RGC: Catherine’s journey to become the ruler of Russia gets all the attention in the novel, while straightforward historical accounts may have focused instead on her reign. What makes this process of becoming Tsarina more attractive from a storytelling perspective?

EA: As Tsarina of Russia, she preferred peace and prosperity, as well as a policy of contracts and alliances, to war-mongering, an absolute rarity in the Russian history. Her rule was short – two years only – and she was mostly influenced by her advisors who were governed by huge self-interest; Russia was torn apart by Peter’s reforms and opposition to his policies. As such, in her rise from rags to Romanov we witness a milestone in female emancipation and empowerment. It but bears testimony of the strength of human nature and the absolute will to survive. Every possible card in the world was stacked against her, yet she rose to the most unimaginable height of history.

But not only her psychological strength is impressive, her physical condition, too: she bore the Tsar a dozen children, only to see most of them die. She travelled with him all over Russia and Central Asia and accompanied him into the field. Peter the Great and her were lovers, but above all great friends, which is also modern and interesting. He loved her courage, her practical jokes, and her level-headedness, and appreciated her mildness. When we look at her portraits today, people might struggle to see her appeal – though that is a very modern message, too. You can make it happen without adhering to a beauty ideal. If a contemporary wrote: “She wasn’t beautiful, but as warm as an animal,” he speaks of her sex appeal, but above all about her indomitable spirit! Hers is the “ultimate Cinderella story”, as Daisy Goodwin called it – and thus one of the “Seven Big Plots”.

RGC: Are there other powerful female figures from history whose untold stories attract you?

EA: The sequel of Tsarina will answer that – The Tsarina’s Daughter tells the story of her daughter Elizabeth, a beautiful ingenue turning sexy badass, who refuses to adhere to the expectations of her time and who takes a hard decision where she must, and who does things her own very hard way, before she becomes who she is. Any reader who loves Tsarina will be back with the family, which is fantastic. Lots of questions get answered and some of the lives take truly shocking and surprising turns.

And yes, there is much more to come, but I cannot tell yet. There are so many interesting people in that time, and I like the way Star Wars fans out, for example, giving side characters center stage…

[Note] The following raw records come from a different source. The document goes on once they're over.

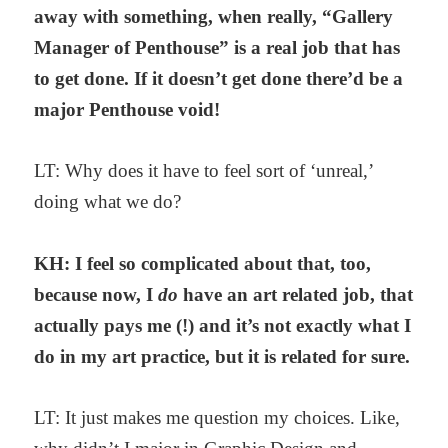
away with something, when really, “Gallery
Manager of Penthouse” is a real job that has
to get done. If it doesn’t get done there’d be a
major Penthouse void!
LT: Why does it have to feel sort of ‘unreal,’
doing what we do?
KH: I feel so complicated about that, too,
because now, I
do
have an art related job, that
actually pays me (!) and it’s not exactly what I
do in my art practice, but it is related for sure.
LT: It just makes me question my choices. Like,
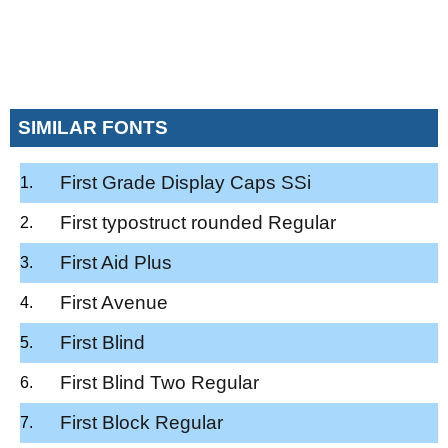
SIMILAR FONTS
First Grade Display Caps SSi
First typostruct rounded Regular
First Aid Plus
First Avenue
First Blind
First Blind Two Regular
First Block Regular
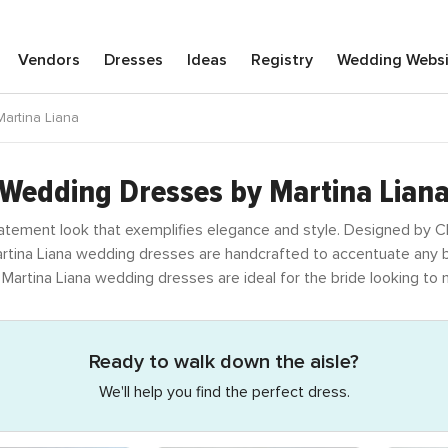
Vendors
Dresses
Ideas
Registry
Wedding
Webs
artina Liana
Wedding Dresses by Martina Lian
atement look that exemplifies elegance and style. Designed by Ch
Martina Liana wedding dresses are handcrafted to accentuate any bo
, Martina Liana wedding dresses are ideal for the bride looking t
Ready to walk down the aisle?
We'll help you find the perfect dress.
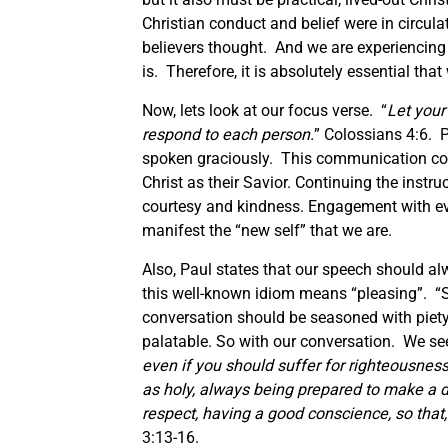
Christian conduct and belief were in circul
believers thought. And we are experiencing 
is. Therefore, it is absolutely essential t
Now, lets look at our focus verse. “
Let your
respond to each person.
” Colossians 4:6. P
spoken graciously. This communication cont
Christ as their Savior. Continuing the inst
courtesy and kindness. Engagement with eve
manifest the “new self” that we are.
Also, Paul states that our speech should al
this well-known idiom means “pleasing”. “
conversation should be seasoned with piety
palatable. So with our conversation. We see 
even if you should suffer for righteousness’
as holy, always being prepared to make a d
respect, having a good conscience, so that
3:13-16.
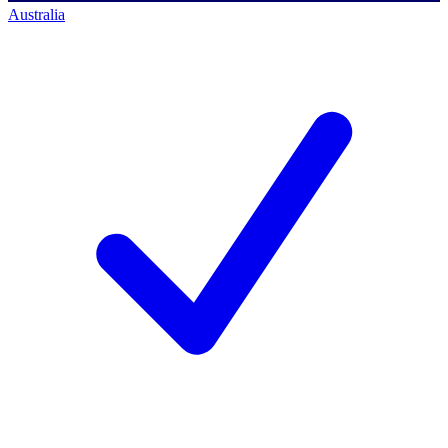
Australia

Anna Karenina by Leo TolstoyRGC: Tsarina is a sweeping tale. How did other epic Russian novels from the same era inform how your story would be told, if they did have an influence? Which other novels would you recommend, modern or recent, that focus on the same subject or time period?

EA: I grew up in the African Highlands without TV and my brothers were in boarding school. If any movie ever reached the tiny village cinema, it was a Bollywood production – glaringly colorful and SO wonderfully over the top: Princesses! Witches! Ogres! Magic animals! You say it, they had it. My first books were beautifully illustrated copies of the Greek and Roman myths, which take no prisoners. That certainly influenced the love for sweeping epics. I never wondered: can I write this? It was just what her story demanded. I also read both Anna Karenina and War and Peace and it certainly helped me decide to go all in and to not shy away from anything – least of all the Russian naming system which can be confusing, as people are called by their name & patronym, their family name or their pet-name. We have Alexander Danilovich, who can also be Menshikov, or Alekasha. Thankfully, there is a cast of characters included. If you do it, do it properly. As far as other books are concerned, I enjoyed reading Henri Troyat about Peter the Great and Catherine the Great – it is non-fiction, but hugely entertaining.